_Exercise requirements:_ Leave the pictures aside. Retype exactly the lines from the top of the data below through the one holding "- **@tanstack/react-query**: Required".

_Data excerpts:_
▼▼▼
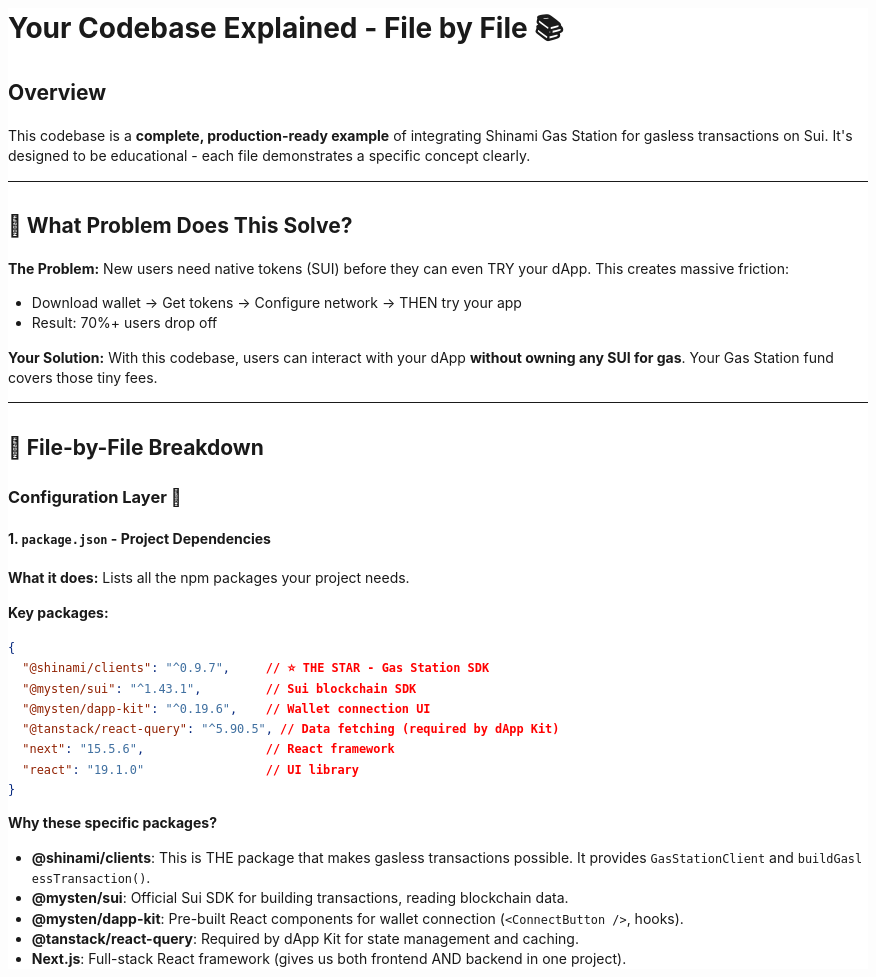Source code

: # Your Codebase Explained - File by File 📚

## Overview

This codebase is a **complete, production-ready example** of integrating Shinami Gas Station for gasless transactions on Sui. It's designed to be educational - each file demonstrates a specific concept clearly.

---

## 🎯 What Problem Does This Solve?

**The Problem:**
New users need native tokens (SUI) before they can even TRY your dApp. This creates massive friction:
- Download wallet → Get tokens → Configure network → THEN try your app
- Result: 70%+ users drop off

**Your Solution:**
With this codebase, users can interact with your dApp **without owning any SUI for gas**. Your Gas Station fund covers those tiny fees.

---

## 📂 File-by-File Breakdown

### Configuration Layer 🔧

#### 1. `package.json` - Project Dependencies
**What it does:** Lists all the npm packages your project needs.

**Key packages:**
```json
{
  "@shinami/clients": "^0.9.7",     // ⭐ THE STAR - Gas Station SDK
  "@mysten/sui": "^1.43.1",         // Sui blockchain SDK
  "@mysten/dapp-kit": "^0.19.6",    // Wallet connection UI
  "@tanstack/react-query": "^5.90.5", // Data fetching (required by dApp Kit)
  "next": "15.5.6",                 // React framework
  "react": "19.1.0"                 // UI library
}
```

**Why these specific packages?**
- **@shinami/clients**: This is THE package that makes gasless transactions possible. It provides `GasStationClient` and `buildGaslessTransaction()`.
- **@mysten/sui**: Official Sui SDK for building transactions, reading blockchain data.
- **@mysten/dapp-kit**: Pre-built React components for wallet connection (`<ConnectButton />`, hooks).
- **@tanstack/react-query**: Required by dApp Kit for state management and caching.
- **Next.js**: Full-stack React framework (gives us both frontend AND backend in one project).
▲▲▲
_Result:_
Source code

: # Your Codebase Explained - File by File 📚

## Overview

This codebase is a **complete, production-ready example** of integrating Shinami Gas Station for gasless transactions on Sui. It's designed to be educational - each file demonstrates a specific concept clearly.

---

## 🎯 What Problem Does This Solve?

**The Problem:**
New users need native tokens (SUI) before they can even TRY your dApp. This creates massive friction:
- Download wallet → Get tokens → Configure network → THEN try your app
- Result: 70%+ users drop off

**Your Solution:**
With this codebase, users can interact with your dApp **without owning any SUI for gas**. Your Gas Station fund covers those tiny fees.

---

## 📂 File-by-File Breakdown

### Configuration Layer 🔧

#### 1. `package.json` - Project Dependencies
**What it does:** Lists all the npm packages your project needs.

**Key packages:**
```json
{
  "@shinami/clients": "^0.9.7",     // ⭐ THE STAR - Gas Station SDK
  "@mysten/sui": "^1.43.1",         // Sui blockchain SDK
  "@mysten/dapp-kit": "^0.19.6",    // Wallet connection UI
  "@tanstack/react-query": "^5.90.5", // Data fetching (required by dApp Kit)
  "next": "15.5.6",                 // React framework
  "react": "19.1.0"                 // UI library
}
```

**Why these specific packages?**
- **@shinami/clients**: This is THE package that makes gasless transactions possible. It provides `GasStationClient` and `buildGaslessTransaction()`.
- **@mysten/sui**: Official Sui SDK for building transactions, reading blockchain data.
- **@mysten/dapp-kit**: Pre-built React components for wallet connection (`<ConnectButton />`, hooks).
- **@tanstack/react-query**: Required by dApp Kit for state management and caching.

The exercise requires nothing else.